**WHAT IS EXPECTED:**
Reproduce every line of the records below word for word, changing nothing.

**A series of records:**
▶

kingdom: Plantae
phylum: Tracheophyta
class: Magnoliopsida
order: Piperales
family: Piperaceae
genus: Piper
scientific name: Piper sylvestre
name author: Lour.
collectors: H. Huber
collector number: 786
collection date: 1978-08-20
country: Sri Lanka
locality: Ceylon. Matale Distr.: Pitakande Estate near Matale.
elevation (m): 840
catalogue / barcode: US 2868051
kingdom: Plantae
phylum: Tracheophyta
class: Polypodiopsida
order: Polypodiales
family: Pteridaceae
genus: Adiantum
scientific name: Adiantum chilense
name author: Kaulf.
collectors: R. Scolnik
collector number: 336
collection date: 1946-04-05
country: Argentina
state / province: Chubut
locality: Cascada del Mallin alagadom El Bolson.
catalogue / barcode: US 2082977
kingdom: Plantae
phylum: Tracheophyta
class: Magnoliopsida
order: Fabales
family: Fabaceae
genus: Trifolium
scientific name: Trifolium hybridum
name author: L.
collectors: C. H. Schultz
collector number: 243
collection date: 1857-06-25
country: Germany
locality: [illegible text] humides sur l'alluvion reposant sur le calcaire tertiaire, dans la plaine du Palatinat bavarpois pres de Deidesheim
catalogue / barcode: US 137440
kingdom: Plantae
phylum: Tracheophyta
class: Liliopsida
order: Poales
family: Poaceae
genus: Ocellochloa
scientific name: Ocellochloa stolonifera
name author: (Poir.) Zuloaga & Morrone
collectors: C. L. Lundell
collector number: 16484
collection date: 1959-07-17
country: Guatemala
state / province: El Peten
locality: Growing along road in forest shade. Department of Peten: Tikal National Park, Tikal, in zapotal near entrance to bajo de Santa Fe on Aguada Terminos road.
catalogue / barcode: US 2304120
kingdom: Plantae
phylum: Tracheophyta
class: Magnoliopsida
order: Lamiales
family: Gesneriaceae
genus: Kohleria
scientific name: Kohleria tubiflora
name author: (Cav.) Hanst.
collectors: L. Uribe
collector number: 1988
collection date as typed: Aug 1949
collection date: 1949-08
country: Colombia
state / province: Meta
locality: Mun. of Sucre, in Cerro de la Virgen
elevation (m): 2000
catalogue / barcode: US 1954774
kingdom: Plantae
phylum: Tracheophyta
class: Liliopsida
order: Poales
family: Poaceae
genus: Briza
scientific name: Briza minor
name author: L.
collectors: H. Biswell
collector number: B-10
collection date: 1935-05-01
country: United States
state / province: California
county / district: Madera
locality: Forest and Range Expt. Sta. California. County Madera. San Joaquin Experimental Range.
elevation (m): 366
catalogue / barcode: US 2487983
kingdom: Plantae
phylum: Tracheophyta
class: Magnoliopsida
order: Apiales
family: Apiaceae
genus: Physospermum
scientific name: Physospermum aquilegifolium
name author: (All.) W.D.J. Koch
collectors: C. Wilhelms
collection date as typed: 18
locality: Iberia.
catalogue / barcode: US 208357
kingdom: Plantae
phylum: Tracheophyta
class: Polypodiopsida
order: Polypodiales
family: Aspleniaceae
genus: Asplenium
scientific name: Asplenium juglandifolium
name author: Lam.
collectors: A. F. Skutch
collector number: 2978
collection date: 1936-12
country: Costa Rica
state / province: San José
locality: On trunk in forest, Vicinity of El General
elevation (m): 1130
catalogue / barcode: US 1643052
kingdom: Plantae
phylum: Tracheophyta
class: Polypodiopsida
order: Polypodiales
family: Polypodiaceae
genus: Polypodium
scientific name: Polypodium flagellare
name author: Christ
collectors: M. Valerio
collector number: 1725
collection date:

◀

**EXERCISE OUTPUT:**
kingdom: Plantae
phylum: Tracheophyta
class: Magnoliopsida
order: Piperales
family: Piperaceae
genus: Piper
scientific name: Piper sylvestre
name author: Lour.
collectors: H. Huber
collector number: 786
collection date: 1978-08-20
country: Sri Lanka
locality: Ceylon. Matale Distr.: Pitakande Estate near Matale.
elevation (m): 840
catalogue / barcode: US 2868051
kingdom: Plantae
phylum: Tracheophyta
class: Polypodiopsida
order: Polypodiales
family: Pteridaceae
genus: Adiantum
scientific name: Adiantum chilense
name author: Kaulf.
collectors: R. Scolnik
collector number: 336
collection date: 1946-04-05
country: Argentina
state / province: Chubut
locality: Cascada del Mallin alagadom El Bolson.
catalogue / barcode: US 2082977
kingdom: Plantae
phylum: Tracheophyta
class: Magnoliopsida
order: Fabales
family: Fabaceae
genus: Trifolium
scientific name: Trifolium hybridum
name author: L.
collectors: C. H. Schultz
collector number: 243
collection date: 1857-06-25
country: Germany
locality: [illegible text] humides sur l'alluvion reposant sur le calcaire tertiaire, dans la plaine du Palatinat bavarpois pres de Deidesheim
catalogue / barcode: US 137440
kingdom: Plantae
phylum: Tracheophyta
class: Liliopsida
order: Poales
family: Poaceae
genus: Ocellochloa
scientific name: Ocellochloa stolonifera
name author: (Poir.) Zuloaga & Morrone
collectors: C. L. Lundell
collector number: 16484
collection date: 1959-07-17
country: Guatemala
state / province: El Peten
locality: Growing along road in forest shade. Department of Peten: Tikal National Park, Tikal, in zapotal near entrance to bajo de Santa Fe on Aguada Terminos road.
catalogue / barcode: US 2304120
kingdom: Plantae
phylum: Tracheophyta
class: Magnoliopsida
order: Lamiales
family: Gesneriaceae
genus: Kohleria
scientific name: Kohleria tubiflora
name author: (Cav.) Hanst.
collectors: L. Uribe
collector number: 1988
collection date as typed: Aug 1949
collection date: 1949-08
country: Colombia
state / province: Meta
locality: Mun. of Sucre, in Cerro de la Virgen
elevation (m): 2000
catalogue / barcode: US 1954774
kingdom: Plantae
phylum: Tracheophyta
class: Liliopsida
order: Poales
family: Poaceae
genus: Briza
scientific name: Briza minor
name author: L.
collectors: H. Biswell
collector number: B-10
collection date: 1935-05-01
country: United States
state / province: California
county / district: Madera
locality: Forest and Range Expt. Sta. California. County Madera. San Joaquin Experimental Range.
elevation (m): 366
catalogue / barcode: US 2487983
kingdom: Plantae
phylum: Tracheophyta
class: Magnoliopsida
order: Apiales
family: Apiaceae
genus: Physospermum
scientific name: Physospermum aquilegifolium
name author: (All.) W.D.J. Koch
collectors: C. Wilhelms
collection date as typed: 18
locality: Iberia.
catalogue / barcode: US 208357
kingdom: Plantae
phylum: Tracheophyta
class: Polypodiopsida
order: Polypodiales
family: Aspleniaceae
genus: Asplenium
scientific name: Asplenium juglandifolium
name author: Lam.
collectors: A. F. Skutch
collector number: 2978
collection date: 1936-12
country: Costa Rica
state / province: San José
locality: On trunk in forest, Vicinity of El General
elevation (m): 1130
catalogue / barcode: US 1643052
kingdom: Plantae
phylum: Tracheophyta
class: Polypodiopsida
order: Polypodiales
family: Polypodiaceae
genus: Polypodium
scientific name: Polypodium flagellare
name author: Christ
collectors: M. Valerio
collector number: 1725
collection date:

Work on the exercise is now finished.